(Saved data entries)
──────────────────────────────

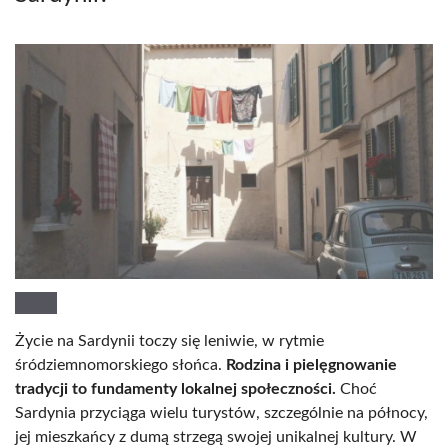
Życie na Sardynii toczy się leniwie, w rytmie
śródziemnomorskiego słońca.
Rodzina i pielęgnowanie
tradycji to fundamenty lokalnej społeczności.
Choć
Sardynia przyciąga wielu turystów, szczególnie na północy,
jej mieszkańcy z dumą strzegą swojej unikalnej kultury. W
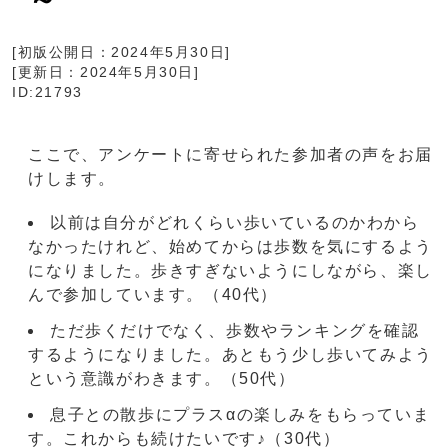
[初版公開日：
2024年5月30日
]
[更新日：
2024年5月30日
]
ID:21793
ここで、アンケートに寄せられた参加者の声をお届
けします。
以前は自分がどれくらい歩いているのかわから
なかったけれど、始めてからは歩数を気にするよう
になりました。歩きすぎないようにしながら、楽し
んで参加しています。（40代）
ただ歩くだけでなく、歩数やランキングを確認
するようになりました。あともう少し歩いてみよう
という意識がわきます。（50代）
息子との散歩にプラスαの楽しみをもらっていま
す。これからも続けたいです♪（30代）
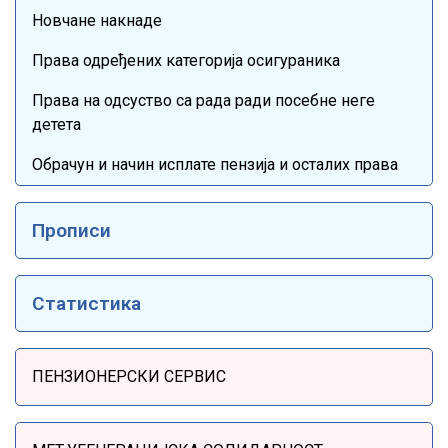
Новчане накнаде
Права одређених категорија осигураника
Права на одсуство са рада ради посебне неге
детета
Обрачун и начин исплате пензија и осталих права
Прописи
Статистика
Sidebar Menu
ПЕНЗИОНЕРСКИ СЕРВИС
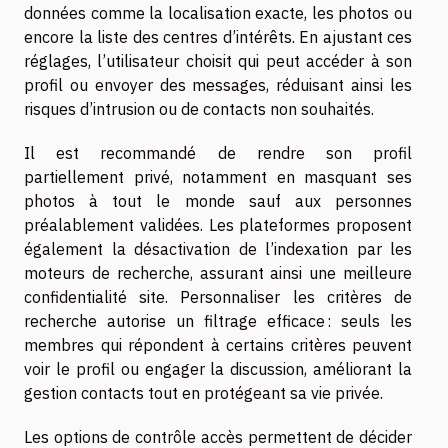
données comme la localisation exacte, les photos ou
encore la liste des centres d’intérêts. En ajustant ces
réglages, l’utilisateur choisit qui peut accéder à son
profil ou envoyer des messages, réduisant ainsi les
risques d’intrusion ou de contacts non souhaités.
Il est recommandé de rendre son profil
partiellement privé, notamment en masquant ses
photos à tout le monde sauf aux personnes
préalablement validées. Les plateformes proposent
également la désactivation de l’indexation par les
moteurs de recherche, assurant ainsi une meilleure
confidentialité site. Personnaliser les critères de
recherche autorise un filtrage efficace : seuls les
membres qui répondent à certains critères peuvent
voir le profil ou engager la discussion, améliorant la
gestion contacts tout en protégeant sa vie privée.
Les options de contrôle accès permettent de décider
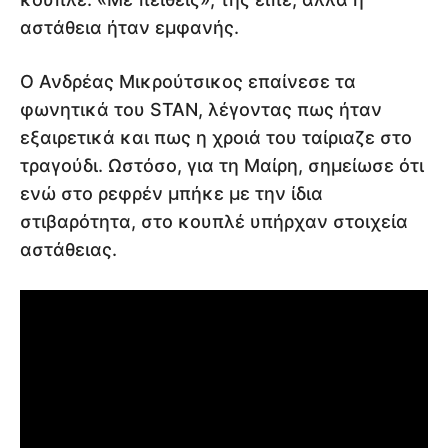
αστάθεια ήταν εμφανής.
Ο Ανδρέας Μικρούτσικος επαίνεσε τα
φωνητικά του STAN, λέγοντας πως ήταν
εξαιρετικά και πως η χροιά του ταίριαζε στο
τραγούδι. Ωστόσο, για τη Μαίρη, σημείωσε ότι
ενώ στο ρεφρέν μπήκε με την ίδια
στιβαρότητα, στο κουπλέ υπήρχαν στοιχεία
αστάθειας.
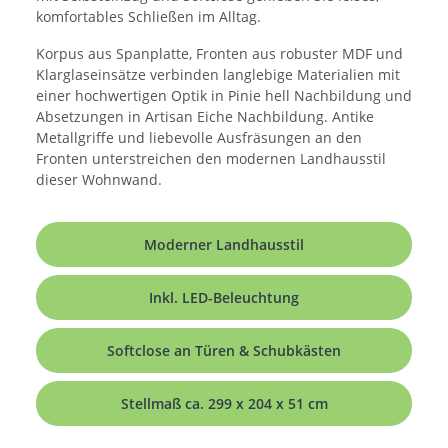
komfortables Schließen im Alltag.
Korpus aus Spanplatte, Fronten aus robuster MDF und
Klarglaseinsätze verbinden langlebige Materialien mit
einer hochwertigen Optik in Pinie hell Nachbildung und
Absetzungen in Artisan Eiche Nachbildung. Antike
Metallgriffe und liebevolle Ausfräsungen an den
Fronten unterstreichen den modernen Landhausstil
dieser Wohnwand.
Moderner Landhausstil
Inkl. LED-Beleuchtung
Softclose an Türen & Schubkästen
Stellmaß ca. 299 x 204 x 51 cm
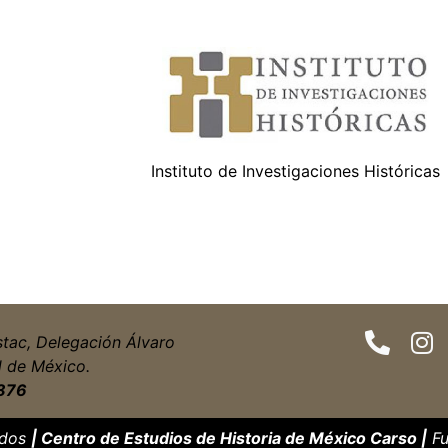
Instituto de Investigaciones Históricas
stac, Delegación Álvaro
d de México.
876
ados
| Centro de Estudios de Historia de México Carso |
Fu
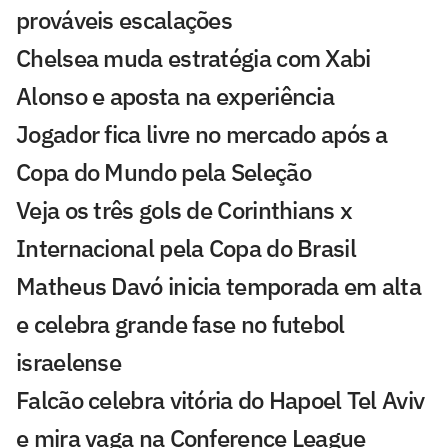
prováveis escalações
Chelsea muda estratégia com Xabi
Alonso e aposta na experiência
Jogador fica livre no mercado após a
Copa do Mundo pela Seleção
Veja os três gols de Corinthians x
Internacional pela Copa do Brasil
Matheus Davó inicia temporada em alta
e celebra grande fase no futebol
israelense
Falcão celebra vitória do Hapoel Tel Aviv
e mira vaga na Conference League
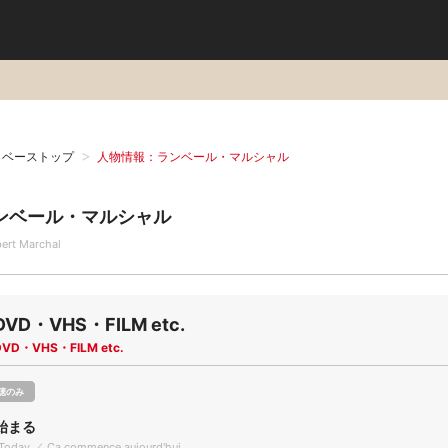
タベーストップ
人物情報：ランベール・マルシャル
ンベール・マルシャル
ert Marchal
DVD・VHS・FILM etc.
DVD・VHS・FILM etc.
聴のみ
始まる
ts Today ／ Ça commence aujourd'hui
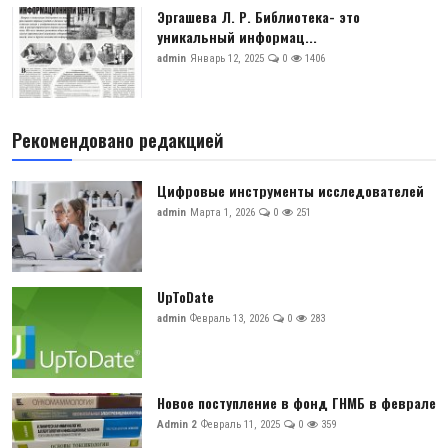
Эргашева Л. Р. Библиотека- это
уникальный информац...
admin
Январь 12, 2025
0
1406
Рекомендовано редакцией
Цифровые инструменты исследователей
admin
Марта 1, 2026
0
251
UpToDate
admin
Февраль 13, 2026
0
283
Новое поступление в фонд ГНМБ в феврале
Admin 2
Февраль 11, 2025
0
359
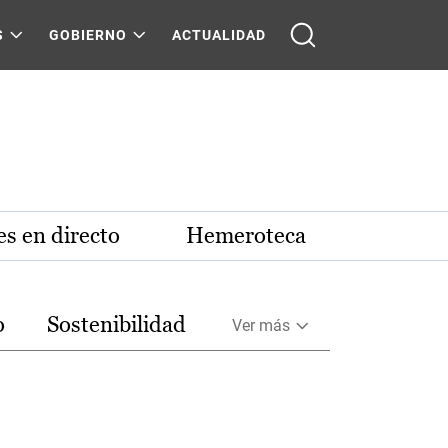
S
GOBIERNO
ACTUALIDAD
s en directo
Hemeroteca
o
Sostenibilidad
Ver más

──────────────────────────────

- Exercise objective -
Using the data above, return the lines from the one holding "ここで、アンケートに寄せられた参加者の声をお届" through the one holding "moteurs de recherche, assurant" exactly, but not the pictures.

- Exercise solution -
ここで、アンケートに寄せられた参加者の声をお届
けします。
以前は自分がどれくらい歩いているのかわから
なかったけれど、始めてからは歩数を気にするよう
になりました。歩きすぎないようにしながら、楽し
んで参加しています。（40代）
ただ歩くだけでなく、歩数やランキングを確認
するようになりました。あともう少し歩いてみよう
という意識がわきます。（50代）
息子との散歩にプラスαの楽しみをもらっていま
す。これからも続けたいです♪（30代）
Новчане накнаде
Права одређених категорија осигураника
Права на одсуство са рада ради посебне неге
детета
Обрачун и начин исплате пензија и осталих права
Прописи
Статистика
Sidebar Menu
ПЕНЗИОНЕРСКИ СЕРВИС
données comme la localisation exacte, les photos ou
encore la liste des centres d’intérêts. En ajustant ces
réglages, l’utilisateur choisit qui peut accéder à son
profil ou envoyer des messages, réduisant ainsi les
risques d’intrusion ou de contacts non souhaités.
Il est recommandé de rendre son profil
partiellement privé, notamment en masquant ses
photos à tout le monde sauf aux personnes
préalablement validées. Les plateformes proposent
également la désactivation de l’indexation par les
moteurs de recherche, assurant ainsi une meilleure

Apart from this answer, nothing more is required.